Work to be completed
The answer should be a faithful retyping of the records that follow, pictures excluded.

Landmark coordinate records
BEGIN

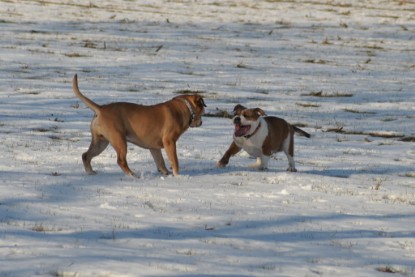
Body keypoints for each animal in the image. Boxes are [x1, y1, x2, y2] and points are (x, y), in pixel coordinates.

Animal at [74, 73, 207, 177]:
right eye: (202, 112)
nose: (201, 122)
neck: (184, 107)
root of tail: (101, 109)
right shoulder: (170, 141)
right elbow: (174, 160)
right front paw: (178, 176)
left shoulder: (154, 147)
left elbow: (160, 161)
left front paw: (166, 174)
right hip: (119, 140)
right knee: (121, 160)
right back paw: (133, 175)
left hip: (100, 142)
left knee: (86, 155)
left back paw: (90, 172)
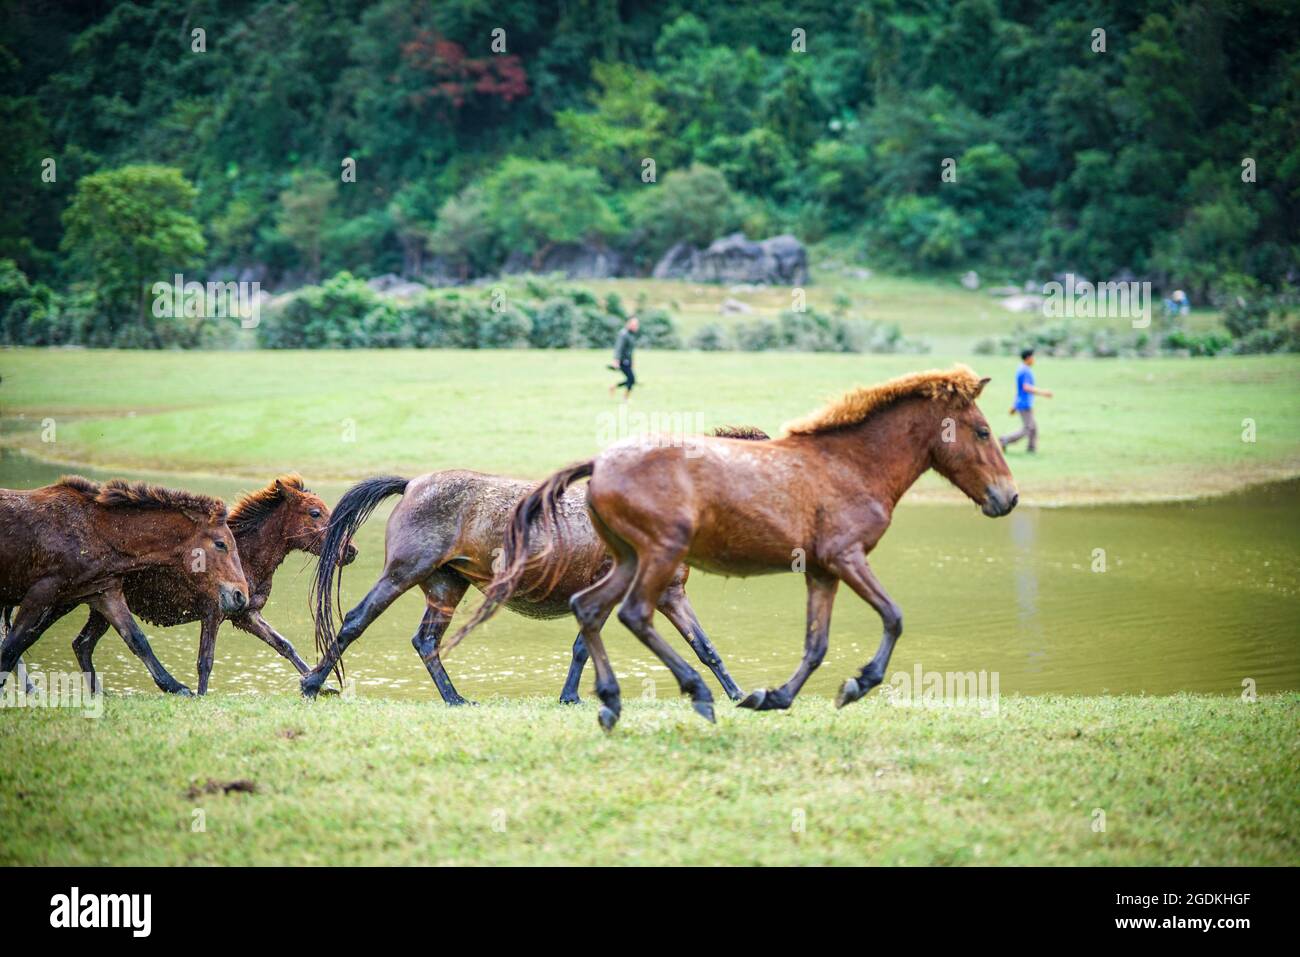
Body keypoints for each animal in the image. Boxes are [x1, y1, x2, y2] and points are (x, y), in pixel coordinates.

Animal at [0, 477, 249, 695]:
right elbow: (12, 645)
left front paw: (177, 687)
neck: (97, 532)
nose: (240, 596)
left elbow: (137, 639)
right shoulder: (41, 593)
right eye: (221, 544)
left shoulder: (104, 592)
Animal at [48, 474, 356, 695]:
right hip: (69, 601)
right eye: (315, 512)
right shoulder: (214, 611)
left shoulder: (245, 614)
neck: (250, 557)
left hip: (101, 606)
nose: (350, 551)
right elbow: (205, 661)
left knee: (82, 644)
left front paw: (320, 684)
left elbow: (284, 644)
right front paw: (200, 695)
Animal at [300, 428, 769, 704]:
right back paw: (311, 684)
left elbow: (704, 647)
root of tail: (412, 483)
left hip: (446, 586)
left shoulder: (670, 593)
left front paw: (739, 694)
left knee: (426, 641)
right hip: (403, 573)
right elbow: (584, 645)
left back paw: (456, 699)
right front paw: (574, 697)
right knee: (355, 621)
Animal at [444, 365, 1019, 731]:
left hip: (630, 561)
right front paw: (855, 685)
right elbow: (893, 617)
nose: (1007, 497)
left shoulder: (822, 568)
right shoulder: (847, 556)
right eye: (983, 431)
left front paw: (771, 697)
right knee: (631, 615)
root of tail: (600, 464)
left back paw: (613, 703)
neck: (851, 465)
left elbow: (815, 644)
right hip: (656, 558)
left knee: (588, 609)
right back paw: (691, 695)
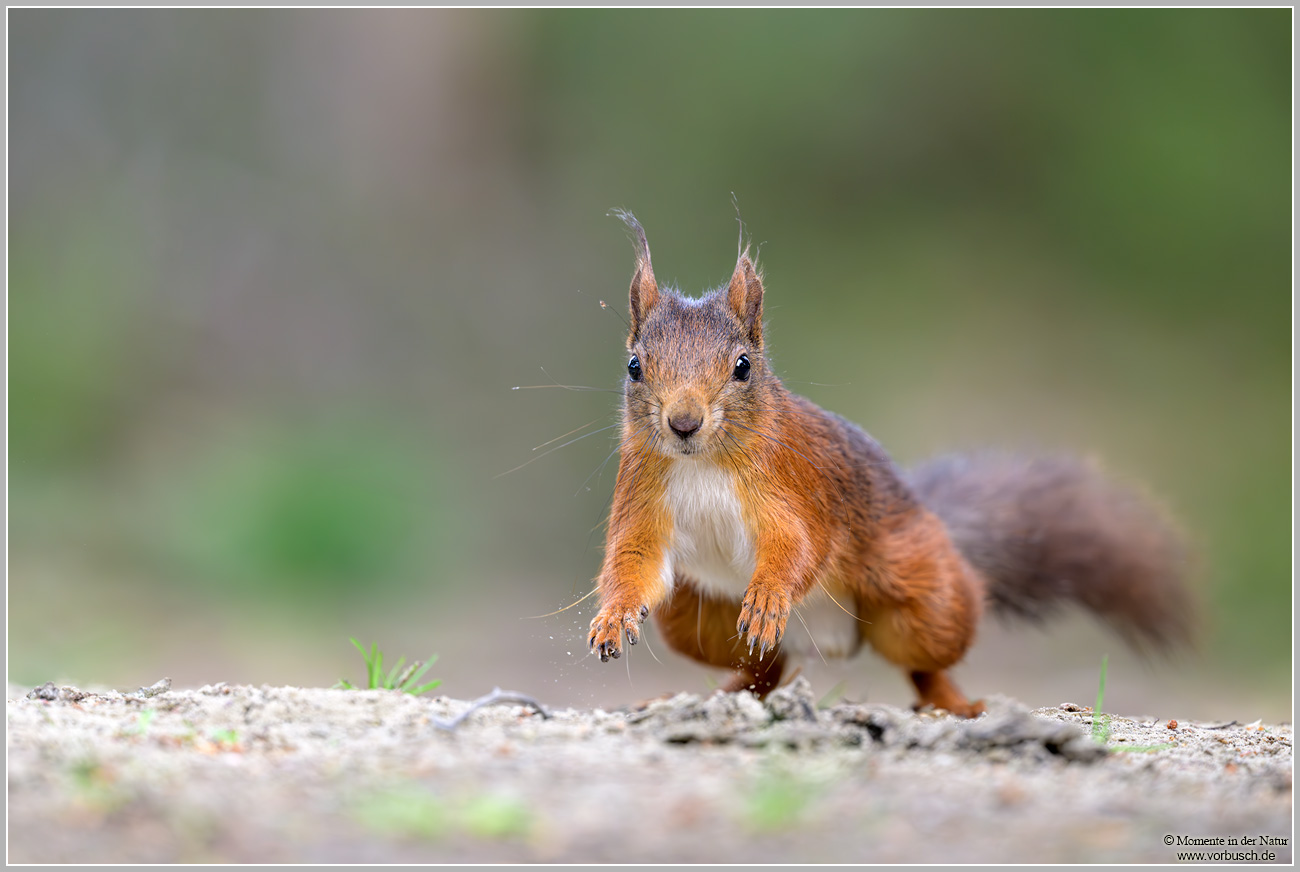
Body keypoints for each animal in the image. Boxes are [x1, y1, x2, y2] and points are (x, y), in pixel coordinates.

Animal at [586, 211, 1195, 718]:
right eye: (634, 365)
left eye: (742, 366)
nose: (683, 422)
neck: (703, 463)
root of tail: (828, 638)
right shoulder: (641, 496)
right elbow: (632, 560)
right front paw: (613, 617)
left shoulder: (797, 489)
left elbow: (800, 546)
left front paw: (768, 594)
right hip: (693, 619)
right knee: (767, 665)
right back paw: (715, 694)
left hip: (925, 599)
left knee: (924, 659)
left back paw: (956, 702)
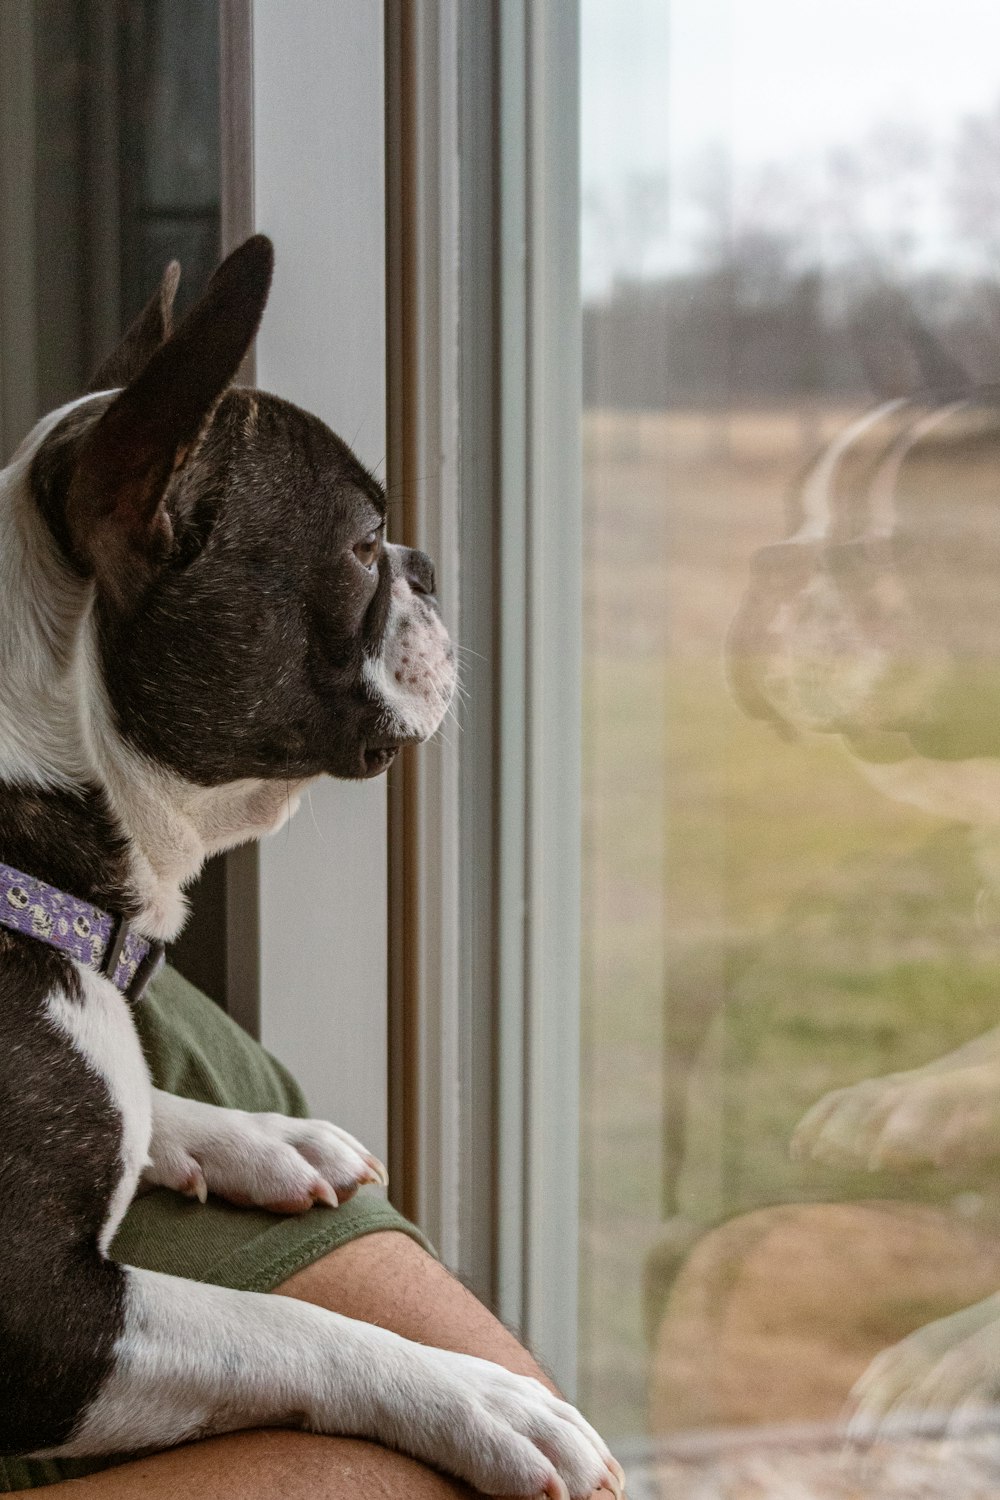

END

Expected output
Body keypoints for each animal in the image. Boxes are [x1, y1, x2, y2] and points are (x, y), in pixel coordinates.

Animal at [74, 73, 207, 177]:
right eye: (202, 112)
nose: (201, 122)
neck: (184, 107)
root of tail: (101, 109)
right shoulder: (170, 141)
right elbow: (174, 160)
right front paw: (178, 176)
left shoulder: (154, 147)
left elbow: (160, 161)
left front paw: (166, 174)
right hip: (119, 140)
right knee: (121, 160)
right back paw: (133, 175)
left hip: (100, 142)
left knee: (86, 155)
left back paw: (90, 172)
Body keypoints for each animal in the image. Boxes are [x1, y1, x2, y2] and points are (x, y), in pixel coordinates.

Animal at [0, 477, 249, 695]:
right elbow: (12, 645)
left front paw: (177, 687)
neck: (97, 532)
nose: (240, 596)
left elbow: (137, 639)
right shoulder: (41, 593)
right eye: (221, 544)
left shoulder: (104, 592)
Animal at [48, 474, 356, 695]:
right hip: (69, 601)
right eye: (315, 512)
right shoulder: (214, 611)
left shoulder: (245, 614)
neck: (250, 557)
left hip: (101, 606)
nose: (350, 551)
right elbow: (205, 661)
left knee: (82, 644)
left front paw: (320, 684)
left elbow: (284, 644)
right front paw: (200, 695)
Animal at [300, 428, 769, 704]:
right back paw: (311, 684)
left elbow: (704, 647)
root of tail: (412, 483)
left hip: (446, 586)
left shoulder: (670, 593)
left front paw: (739, 694)
left knee: (426, 641)
right hip: (403, 573)
right elbow: (584, 645)
left back paw: (456, 699)
right front paw: (574, 697)
right knee: (355, 621)
Animal at [444, 365, 1019, 731]:
left hip: (630, 561)
right front paw: (855, 685)
right elbow: (893, 617)
nose: (1007, 497)
left shoulder: (822, 568)
right shoulder: (847, 556)
right eye: (983, 431)
left front paw: (771, 697)
right knee: (631, 615)
root of tail: (600, 464)
left back paw: (613, 703)
neck: (851, 465)
left elbow: (815, 644)
right hip: (656, 558)
left knee: (588, 609)
right back paw: (691, 695)
Body keypoints for each animal in the image. Boxes are [x1, y1, x2, y2] and points are (x, y), in pixel coordinates.

Animal at [586, 211, 1195, 718]:
right eye: (634, 365)
left eye: (742, 366)
nose: (683, 422)
neck: (703, 463)
root of tail: (828, 638)
right shoulder: (641, 496)
right elbow: (632, 560)
right front paw: (613, 617)
left shoulder: (797, 489)
left elbow: (800, 546)
left front paw: (768, 594)
right hip: (693, 619)
right knee: (767, 665)
right back paw: (715, 694)
left hip: (925, 599)
left knee: (924, 659)
left back paw: (956, 702)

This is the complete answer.